DNdisorder: predicting protein disorder using boosting and deep networks
1 Department of Computer Science, University of Missouri, Columbia, MO 65211, USA
2 Informatics Institute, University of Missouri, Columbia, MO 65211, USA
3 C. Bond Life Science Center, University of Missouri, Columbia, MO 65211, USA
BMC Bioinformatics 2013, 14:88 doi:10.1186/1471-2105-14-88Published: 6 March 2013
A number of proteins contain regions which do not adopt a stable tertiary structure in their native state. Such regions known as disordered regions have been shown to participate in many vital cell functions and are increasingly being examined as drug targets.

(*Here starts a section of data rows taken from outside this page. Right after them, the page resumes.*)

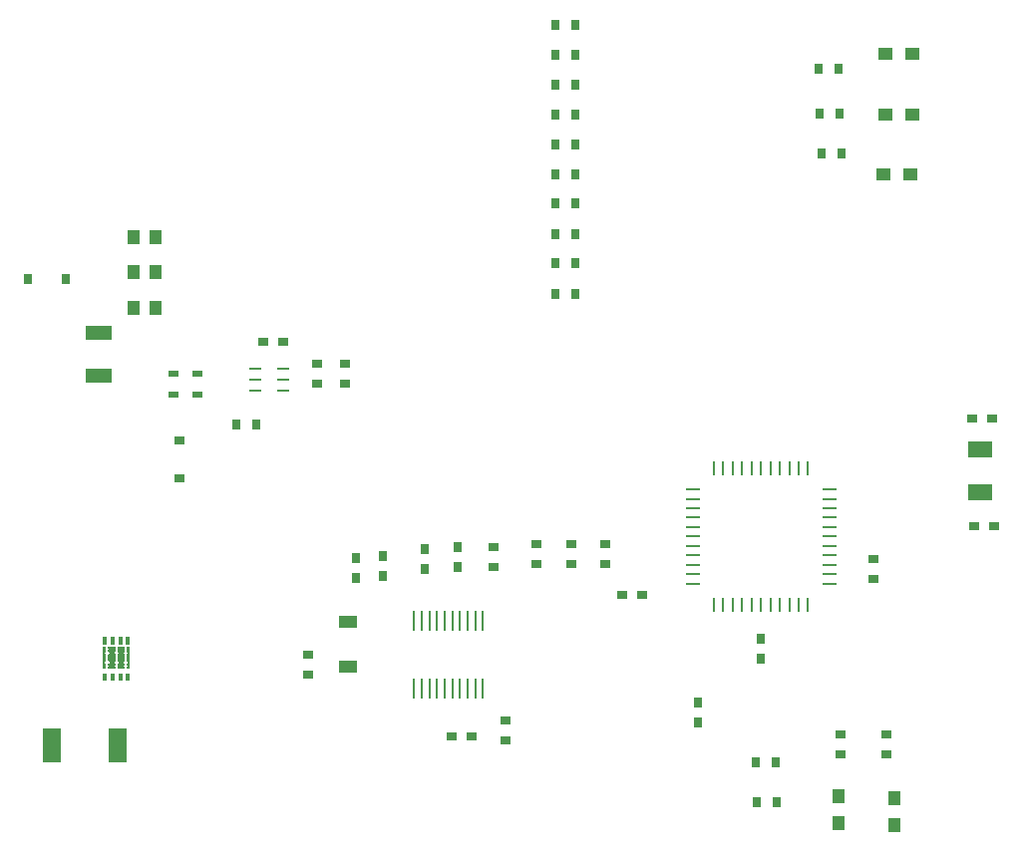
<source format=gbr>
G04 EAGLE Gerber RS-274X export*
G75*
%MOMM*%
%FSLAX34Y34*%
%LPD*%
%INSolderpaste Top*%
%IPPOS*%
%AMOC8*
5,1,8,0,0,1.08239X$1,22.5*%
G01*
%ADD10R,0.746000X0.846000*%
%ADD11R,0.846000X0.746000*%
%ADD12R,0.203200X1.778000*%
%ADD13R,0.250000X1.250000*%
%ADD14R,1.250000X0.250000*%
%ADD15R,0.990600X1.143000*%
%ADD16R,1.143000X0.990600*%
%ADD17R,1.546000X1.086000*%
%ADD18R,0.946000X0.546000*%
%ADD19R,0.152400X0.482600*%
%ADD20R,2.246000X1.246000*%
%ADD21R,1.046000X1.246000*%
%ADD22R,1.000000X0.250000*%
%ADD23R,1.546000X2.946000*%
%ADD24R,2.146000X1.446000*%
%ADD25R,0.966000X0.646000*%
%ADD26R,0.646000X0.966000*%

G36*
X344696Y222874D02*
X344696Y222874D01*
X344698Y222873D01*
X344741Y222893D01*
X344785Y222911D01*
X344785Y222914D01*
X344787Y222914D01*
X344820Y222999D01*
X344820Y224789D01*
X344819Y224792D01*
X344820Y224795D01*
X344783Y224878D01*
X344248Y225413D01*
X344694Y225413D01*
X344696Y225414D01*
X344698Y225413D01*
X344741Y225433D01*
X344785Y225451D01*
X344785Y225454D01*
X344787Y225454D01*
X344820Y225539D01*
X344820Y227329D01*
X344819Y227332D01*
X344820Y227335D01*
X344783Y227418D01*
X343728Y228473D01*
X344783Y229528D01*
X344785Y229531D01*
X344787Y229532D01*
X344820Y229617D01*
X344820Y235203D01*
X344819Y235206D01*
X344820Y235209D01*
X344783Y235292D01*
X343728Y236347D01*
X344783Y237402D01*
X344785Y237405D01*
X344787Y237406D01*
X344820Y237491D01*
X344820Y239281D01*
X344819Y239283D01*
X344820Y239285D01*
X344800Y239328D01*
X344782Y239371D01*
X344780Y239372D01*
X344779Y239374D01*
X344694Y239407D01*
X344248Y239407D01*
X344783Y239942D01*
X344785Y239945D01*
X344787Y239946D01*
X344820Y240031D01*
X344820Y241821D01*
X344819Y241823D01*
X344820Y241825D01*
X344800Y241868D01*
X344782Y241911D01*
X344780Y241912D01*
X344779Y241914D01*
X344694Y241947D01*
X338820Y241947D01*
X338818Y241946D01*
X338816Y241947D01*
X338773Y241927D01*
X338729Y241909D01*
X338729Y241907D01*
X338727Y241906D01*
X338694Y241821D01*
X338694Y240031D01*
X338695Y240028D01*
X338694Y240025D01*
X338731Y239942D01*
X339266Y239407D01*
X338820Y239407D01*
X338818Y239406D01*
X338816Y239407D01*
X338773Y239387D01*
X338729Y239369D01*
X338729Y239367D01*
X338727Y239366D01*
X338694Y239281D01*
X338694Y237491D01*
X338695Y237488D01*
X338694Y237485D01*
X338731Y237402D01*
X339786Y236347D01*
X338731Y235292D01*
X338730Y235289D01*
X338727Y235288D01*
X338694Y235203D01*
X338694Y229617D01*
X338695Y229614D01*
X338694Y229611D01*
X338731Y229528D01*
X339786Y228473D01*
X338731Y227418D01*
X338730Y227415D01*
X338727Y227414D01*
X338694Y227329D01*
X338694Y225539D01*
X338695Y225537D01*
X338694Y225535D01*
X338714Y225492D01*
X338732Y225449D01*
X338734Y225448D01*
X338735Y225446D01*
X338820Y225413D01*
X339266Y225413D01*
X338731Y224878D01*
X338730Y224875D01*
X338727Y224874D01*
X338694Y224789D01*
X338694Y222999D01*
X338695Y222997D01*
X338694Y222995D01*
X338714Y222952D01*
X338732Y222909D01*
X338734Y222908D01*
X338735Y222906D01*
X338820Y222873D01*
X344694Y222873D01*
X344696Y222874D01*
G37*
G36*
X336945Y235206D02*
X336945Y235206D01*
X336946Y235209D01*
X336909Y235292D01*
X335854Y236347D01*
X336909Y237402D01*
X336911Y237405D01*
X336913Y237406D01*
X336946Y237491D01*
X336946Y239281D01*
X336945Y239283D01*
X336946Y239285D01*
X336926Y239328D01*
X336908Y239371D01*
X336906Y239372D01*
X336905Y239374D01*
X336820Y239407D01*
X336374Y239407D01*
X336909Y239942D01*
X336911Y239945D01*
X336913Y239946D01*
X336946Y240031D01*
X336946Y241821D01*
X336945Y241823D01*
X336946Y241825D01*
X336926Y241868D01*
X336908Y241911D01*
X336906Y241912D01*
X336905Y241914D01*
X336820Y241947D01*
X330946Y241947D01*
X330944Y241946D01*
X330942Y241947D01*
X330899Y241927D01*
X330855Y241909D01*
X330855Y241907D01*
X330853Y241906D01*
X330820Y241821D01*
X330820Y240031D01*
X330821Y240028D01*
X330820Y240025D01*
X330857Y239942D01*
X331392Y239407D01*
X330946Y239407D01*
X330944Y239406D01*
X330942Y239407D01*
X330899Y239387D01*
X330855Y239369D01*
X330855Y239367D01*
X330853Y239366D01*
X330820Y239281D01*
X330820Y237491D01*
X330821Y237488D01*
X330820Y237485D01*
X330857Y237402D01*
X331912Y236347D01*
X330857Y235292D01*
X330856Y235289D01*
X330853Y235288D01*
X330820Y235203D01*
X330820Y229617D01*
X330821Y229614D01*
X330820Y229611D01*
X330857Y229528D01*
X331912Y228473D01*
X330857Y227418D01*
X330856Y227415D01*
X330853Y227414D01*
X330820Y227329D01*
X330820Y225539D01*
X330821Y225537D01*
X330820Y225535D01*
X330840Y225492D01*
X330858Y225449D01*
X330860Y225448D01*
X330861Y225446D01*
X330946Y225413D01*
X331392Y225413D01*
X330857Y224878D01*
X330856Y224875D01*
X330853Y224874D01*
X330820Y224789D01*
X330820Y222999D01*
X330821Y222997D01*
X330820Y222995D01*
X330840Y222952D01*
X330858Y222909D01*
X330860Y222908D01*
X330861Y222906D01*
X330946Y222873D01*
X336820Y222873D01*
X336822Y222874D01*
X336824Y222873D01*
X336867Y222893D01*
X336911Y222911D01*
X336911Y222914D01*
X336913Y222914D01*
X336946Y222999D01*
X336946Y224789D01*
X336945Y224792D01*
X336946Y224795D01*
X336909Y224878D01*
X336374Y225413D01*
X336820Y225413D01*
X336822Y225414D01*
X336824Y225413D01*
X336867Y225433D01*
X336911Y225451D01*
X336911Y225454D01*
X336913Y225454D01*
X336946Y225539D01*
X336946Y227329D01*
X336945Y227332D01*
X336946Y227335D01*
X336909Y227418D01*
X335854Y228473D01*
X336909Y229528D01*
X336911Y229531D01*
X336913Y229532D01*
X336946Y229617D01*
X336946Y235203D01*
X336945Y235206D01*
G37*
G36*
X328948Y222874D02*
X328948Y222874D01*
X328950Y222873D01*
X328993Y222893D01*
X329037Y222911D01*
X329037Y222914D01*
X329039Y222914D01*
X329072Y222999D01*
X329072Y224789D01*
X329071Y224792D01*
X329072Y224795D01*
X329035Y224878D01*
X328500Y225413D01*
X328946Y225413D01*
X328948Y225414D01*
X328950Y225413D01*
X328993Y225433D01*
X329037Y225451D01*
X329037Y225454D01*
X329039Y225454D01*
X329072Y225539D01*
X329072Y227329D01*
X329071Y227332D01*
X329072Y227335D01*
X329035Y227418D01*
X327980Y228473D01*
X329035Y229528D01*
X329037Y229531D01*
X329039Y229532D01*
X329072Y229617D01*
X329072Y235203D01*
X329071Y235206D01*
X329072Y235209D01*
X329035Y235292D01*
X327980Y236347D01*
X329035Y237402D01*
X329037Y237405D01*
X329039Y237406D01*
X329072Y237491D01*
X329072Y239281D01*
X329071Y239283D01*
X329072Y239285D01*
X329052Y239328D01*
X329034Y239371D01*
X329032Y239372D01*
X329031Y239374D01*
X328946Y239407D01*
X328500Y239407D01*
X329035Y239942D01*
X329037Y239945D01*
X329039Y239946D01*
X329072Y240031D01*
X329072Y241821D01*
X329071Y241823D01*
X329072Y241825D01*
X329052Y241868D01*
X329034Y241911D01*
X329032Y241912D01*
X329031Y241914D01*
X328946Y241947D01*
X326377Y241947D01*
X326375Y241946D01*
X326373Y241947D01*
X326330Y241927D01*
X326287Y241909D01*
X326286Y241907D01*
X326284Y241906D01*
X326251Y241821D01*
X326251Y222999D01*
X326252Y222997D01*
X326251Y222995D01*
X326271Y222952D01*
X326289Y222909D01*
X326292Y222908D01*
X326292Y222906D01*
X326377Y222873D01*
X328946Y222873D01*
X328948Y222874D01*
G37*
G36*
X349265Y222874D02*
X349265Y222874D01*
X349267Y222873D01*
X349310Y222893D01*
X349353Y222911D01*
X349354Y222914D01*
X349356Y222914D01*
X349389Y222999D01*
X349389Y241821D01*
X349388Y241823D01*
X349389Y241825D01*
X349369Y241868D01*
X349351Y241911D01*
X349349Y241912D01*
X349348Y241914D01*
X349263Y241947D01*
X346694Y241947D01*
X346692Y241946D01*
X346690Y241947D01*
X346647Y241927D01*
X346603Y241909D01*
X346603Y241907D01*
X346601Y241906D01*
X346568Y241821D01*
X346568Y240031D01*
X346569Y240028D01*
X346568Y240025D01*
X346605Y239942D01*
X347140Y239407D01*
X346694Y239407D01*
X346692Y239406D01*
X346690Y239407D01*
X346647Y239387D01*
X346603Y239369D01*
X346603Y239367D01*
X346601Y239366D01*
X346568Y239281D01*
X346568Y237491D01*
X346569Y237488D01*
X346568Y237485D01*
X346605Y237402D01*
X347660Y236347D01*
X346605Y235292D01*
X346604Y235289D01*
X346601Y235288D01*
X346568Y235203D01*
X346568Y229617D01*
X346569Y229614D01*
X346568Y229611D01*
X346605Y229528D01*
X347660Y228473D01*
X346605Y227418D01*
X346604Y227415D01*
X346601Y227414D01*
X346568Y227329D01*
X346568Y225539D01*
X346569Y225537D01*
X346568Y225535D01*
X346588Y225492D01*
X346606Y225449D01*
X346608Y225448D01*
X346609Y225446D01*
X346694Y225413D01*
X347140Y225413D01*
X346605Y224878D01*
X346604Y224875D01*
X346601Y224874D01*
X346568Y224789D01*
X346568Y222999D01*
X346569Y222997D01*
X346568Y222995D01*
X346588Y222952D01*
X346606Y222909D01*
X346608Y222908D01*
X346609Y222906D01*
X346694Y222873D01*
X349263Y222873D01*
X349265Y222874D01*
G37*
G36*
X349096Y243467D02*
X349096Y243467D01*
X349098Y243466D01*
X349141Y243486D01*
X349185Y243504D01*
X349185Y243506D01*
X349187Y243507D01*
X349220Y243592D01*
X349220Y249688D01*
X349219Y249690D01*
X349220Y249692D01*
X349200Y249735D01*
X349182Y249779D01*
X349180Y249779D01*
X349179Y249781D01*
X349094Y249814D01*
X346046Y249814D01*
X346044Y249813D01*
X346042Y249814D01*
X345999Y249794D01*
X345955Y249776D01*
X345955Y249774D01*
X345953Y249773D01*
X345920Y249688D01*
X345920Y243592D01*
X345921Y243590D01*
X345920Y243588D01*
X345940Y243545D01*
X345958Y243501D01*
X345960Y243501D01*
X345961Y243499D01*
X346046Y243466D01*
X349094Y243466D01*
X349096Y243467D01*
G37*
G36*
X342596Y243467D02*
X342596Y243467D01*
X342598Y243466D01*
X342641Y243486D01*
X342685Y243504D01*
X342685Y243506D01*
X342687Y243507D01*
X342720Y243592D01*
X342720Y249688D01*
X342719Y249690D01*
X342720Y249692D01*
X342700Y249735D01*
X342682Y249779D01*
X342680Y249779D01*
X342679Y249781D01*
X342594Y249814D01*
X339546Y249814D01*
X339544Y249813D01*
X339542Y249814D01*
X339499Y249794D01*
X339455Y249776D01*
X339455Y249774D01*
X339453Y249773D01*
X339420Y249688D01*
X339420Y243592D01*
X339421Y243590D01*
X339420Y243588D01*
X339440Y243545D01*
X339458Y243501D01*
X339460Y243501D01*
X339461Y243499D01*
X339546Y243466D01*
X342594Y243466D01*
X342596Y243467D01*
G37*
G36*
X329596Y243467D02*
X329596Y243467D01*
X329598Y243466D01*
X329641Y243486D01*
X329685Y243504D01*
X329685Y243506D01*
X329687Y243507D01*
X329720Y243592D01*
X329720Y249688D01*
X329719Y249690D01*
X329720Y249692D01*
X329700Y249735D01*
X329682Y249779D01*
X329680Y249779D01*
X329679Y249781D01*
X329594Y249814D01*
X326546Y249814D01*
X326544Y249813D01*
X326542Y249814D01*
X326499Y249794D01*
X326455Y249776D01*
X326455Y249774D01*
X326453Y249773D01*
X326420Y249688D01*
X326420Y243592D01*
X326421Y243590D01*
X326420Y243588D01*
X326440Y243545D01*
X326458Y243501D01*
X326460Y243501D01*
X326461Y243499D01*
X326546Y243466D01*
X329594Y243466D01*
X329596Y243467D01*
G37*
G36*
X336096Y243467D02*
X336096Y243467D01*
X336098Y243466D01*
X336141Y243486D01*
X336185Y243504D01*
X336185Y243506D01*
X336187Y243507D01*
X336220Y243592D01*
X336220Y249688D01*
X336219Y249690D01*
X336220Y249692D01*
X336200Y249735D01*
X336182Y249779D01*
X336180Y249779D01*
X336179Y249781D01*
X336094Y249814D01*
X333046Y249814D01*
X333044Y249813D01*
X333042Y249814D01*
X332999Y249794D01*
X332955Y249776D01*
X332955Y249774D01*
X332953Y249773D01*
X332920Y249688D01*
X332920Y243592D01*
X332921Y243590D01*
X332920Y243588D01*
X332940Y243545D01*
X332958Y243501D01*
X332960Y243501D01*
X332961Y243499D01*
X333046Y243466D01*
X336094Y243466D01*
X336096Y243467D01*
G37*
G36*
X349096Y212467D02*
X349096Y212467D01*
X349098Y212466D01*
X349141Y212486D01*
X349185Y212504D01*
X349185Y212506D01*
X349187Y212507D01*
X349220Y212592D01*
X349220Y218688D01*
X349219Y218690D01*
X349220Y218692D01*
X349200Y218735D01*
X349182Y218779D01*
X349180Y218779D01*
X349179Y218781D01*
X349094Y218814D01*
X346046Y218814D01*
X346044Y218813D01*
X346042Y218814D01*
X345999Y218794D01*
X345955Y218776D01*
X345955Y218774D01*
X345953Y218773D01*
X345920Y218688D01*
X345920Y212592D01*
X345921Y212590D01*
X345920Y212588D01*
X345940Y212545D01*
X345958Y212501D01*
X345960Y212501D01*
X345961Y212499D01*
X346046Y212466D01*
X349094Y212466D01*
X349096Y212467D01*
G37*
G36*
X342596Y212467D02*
X342596Y212467D01*
X342598Y212466D01*
X342641Y212486D01*
X342685Y212504D01*
X342685Y212506D01*
X342687Y212507D01*
X342720Y212592D01*
X342720Y218688D01*
X342719Y218690D01*
X342720Y218692D01*
X342700Y218735D01*
X342682Y218779D01*
X342680Y218779D01*
X342679Y218781D01*
X342594Y218814D01*
X339546Y218814D01*
X339544Y218813D01*
X339542Y218814D01*
X339499Y218794D01*
X339455Y218776D01*
X339455Y218774D01*
X339453Y218773D01*
X339420Y218688D01*
X339420Y212592D01*
X339421Y212590D01*
X339420Y212588D01*
X339440Y212545D01*
X339458Y212501D01*
X339460Y212501D01*
X339461Y212499D01*
X339546Y212466D01*
X342594Y212466D01*
X342596Y212467D01*
G37*
G36*
X336096Y212467D02*
X336096Y212467D01*
X336098Y212466D01*
X336141Y212486D01*
X336185Y212504D01*
X336185Y212506D01*
X336187Y212507D01*
X336220Y212592D01*
X336220Y218688D01*
X336219Y218690D01*
X336220Y218692D01*
X336200Y218735D01*
X336182Y218779D01*
X336180Y218779D01*
X336179Y218781D01*
X336094Y218814D01*
X333046Y218814D01*
X333044Y218813D01*
X333042Y218814D01*
X332999Y218794D01*
X332955Y218776D01*
X332955Y218774D01*
X332953Y218773D01*
X332920Y218688D01*
X332920Y212592D01*
X332921Y212590D01*
X332920Y212588D01*
X332940Y212545D01*
X332958Y212501D01*
X332960Y212501D01*
X332961Y212499D01*
X333046Y212466D01*
X336094Y212466D01*
X336096Y212467D01*
G37*
G36*
X329596Y212467D02*
X329596Y212467D01*
X329598Y212466D01*
X329641Y212486D01*
X329685Y212504D01*
X329685Y212506D01*
X329687Y212507D01*
X329720Y212592D01*
X329720Y218688D01*
X329719Y218690D01*
X329720Y218692D01*
X329700Y218735D01*
X329682Y218779D01*
X329680Y218779D01*
X329679Y218781D01*
X329594Y218814D01*
X326546Y218814D01*
X326544Y218813D01*
X326542Y218814D01*
X326499Y218794D01*
X326455Y218776D01*
X326455Y218774D01*
X326453Y218773D01*
X326420Y218688D01*
X326420Y212592D01*
X326421Y212590D01*
X326420Y212588D01*
X326440Y212545D01*
X326458Y212501D01*
X326460Y212501D01*
X326461Y212499D01*
X326546Y212466D01*
X329594Y212466D01*
X329596Y212467D01*
G37*
D10*
X563880Y318380D03*
X563880Y301380D03*
X627380Y326000D03*
X627380Y309000D03*
X599440Y324730D03*
X599440Y307730D03*
D11*
X622690Y165100D03*
X639690Y165100D03*
X753110Y311540D03*
X753110Y328540D03*
X723900Y311540D03*
X723900Y328540D03*
X657860Y326000D03*
X657860Y309000D03*
X500380Y234560D03*
X500380Y217560D03*
X668020Y178680D03*
X668020Y161680D03*
D12*
X649010Y263652D03*
X642510Y263652D03*
X636010Y263652D03*
X629510Y263652D03*
X623010Y263652D03*
X616510Y263652D03*
X610010Y263652D03*
X603510Y263652D03*
X597010Y263652D03*
X590510Y263652D03*
X590510Y206248D03*
X597010Y206248D03*
X603510Y206248D03*
X610010Y206248D03*
X616510Y206248D03*
X623010Y206248D03*
X629510Y206248D03*
X636010Y206248D03*
X642510Y206248D03*
X649010Y206248D03*
D11*
X694690Y328540D03*
X694690Y311540D03*
X479670Y500380D03*
X462670Y500380D03*
D13*
X845190Y277280D03*
X853190Y277280D03*
X861190Y277280D03*
X869190Y277280D03*
X877190Y277280D03*
X885190Y277280D03*
X893190Y277280D03*
X901190Y277280D03*
X909190Y277280D03*
X917190Y277280D03*
X925190Y277280D03*
D14*
X943190Y295280D03*
X943190Y303280D03*
X943190Y311280D03*
X943190Y319280D03*
X943190Y327280D03*
X943190Y335280D03*
X943190Y343280D03*
X943190Y351280D03*
X943190Y359280D03*
X943190Y367280D03*
X943190Y375280D03*
D13*
X925190Y393280D03*
X917190Y393280D03*
X909190Y393280D03*
X901190Y393280D03*
X893190Y393280D03*
X885190Y393280D03*
X877190Y393280D03*
X869190Y393280D03*
X861190Y393280D03*
X853190Y393280D03*
X845190Y393280D03*
D14*
X827190Y375280D03*
X827190Y367280D03*
X827190Y359280D03*
X827190Y351280D03*
X827190Y343280D03*
X827190Y335280D03*
X827190Y327280D03*
X827190Y319280D03*
X827190Y311280D03*
X827190Y303280D03*
X827190Y295280D03*
D11*
X508000Y482210D03*
X508000Y465210D03*
X532130Y465210D03*
X532130Y482210D03*
X1081800Y435310D03*
X1064800Y435310D03*
X1083320Y344010D03*
X1066320Y344010D03*
X767470Y285750D03*
X784470Y285750D03*
X980440Y298840D03*
X980440Y315840D03*
D10*
X831850Y176920D03*
X831850Y193920D03*
X885190Y231530D03*
X885190Y248530D03*
X710320Y769620D03*
X727320Y769620D03*
X710320Y744220D03*
X727320Y744220D03*
X710320Y718820D03*
X727320Y718820D03*
X710320Y693420D03*
X727320Y693420D03*
X710320Y668020D03*
X727320Y668020D03*
X710320Y642620D03*
X727320Y642620D03*
X710320Y618490D03*
X727320Y618490D03*
X710320Y591820D03*
X727320Y591820D03*
X710320Y567690D03*
X727320Y567690D03*
X710320Y541020D03*
X727320Y541020D03*
D11*
X952500Y167250D03*
X952500Y150250D03*
X991870Y167250D03*
X991870Y150250D03*
D15*
X951230Y114300D03*
X951230Y91440D03*
X998220Y113030D03*
X998220Y90170D03*
D10*
X439810Y430530D03*
X456810Y430530D03*
X936380Y660400D03*
X953380Y660400D03*
X935110Y694690D03*
X952110Y694690D03*
X933840Y732790D03*
X950840Y732790D03*
D16*
X990600Y745490D03*
X1013460Y745490D03*
X990600Y693420D03*
X1013460Y693420D03*
X989330Y642620D03*
X1012190Y642620D03*
D17*
X534670Y263140D03*
X534670Y224540D03*
D18*
X406400Y473820D03*
X406400Y455820D03*
X386080Y473820D03*
X386080Y455820D03*
D10*
X880500Y143510D03*
X897500Y143510D03*
X881770Y109220D03*
X898770Y109220D03*
X541020Y317110D03*
X541020Y300110D03*
D19*
X347570Y246640D03*
X341070Y246640D03*
X334570Y246640D03*
X328070Y246640D03*
D20*
X323120Y508220D03*
X323120Y472220D03*
D21*
X352450Y589280D03*
X371450Y589280D03*
X352450Y560070D03*
X371450Y560070D03*
X352450Y529590D03*
X371450Y529590D03*
D22*
X479470Y477870D03*
X479470Y468370D03*
X479470Y458870D03*
X455470Y477870D03*
X455470Y468370D03*
X455470Y458870D03*
D23*
X339150Y157480D03*
X283150Y157480D03*
D24*
X1071000Y373000D03*
X1071000Y409000D03*
D25*
X391160Y417020D03*
X391160Y384820D03*
D26*
X295100Y553720D03*
X262900Y553720D03*
M02*

</source>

This work presents a new sequence based approach for the prediction of protein disorder. The method uses boosted ensembles of deep networks to make predictions and participated in the CASP10 experiment. In a 10 fold cross validation procedure on a dataset of 723 proteins, the method achieved an average balanced accuracy of 0.82 and an area under the ROC curve of 0.90. These results are achieved in part by a boosting procedure which is able to steadily increase balanced accuracy and the area under the ROC curve over several rounds. The method also compared competitively when evaluated against a number of state-of-the-art disorder predictors on CASP9 and CASP10 benchmark datasets.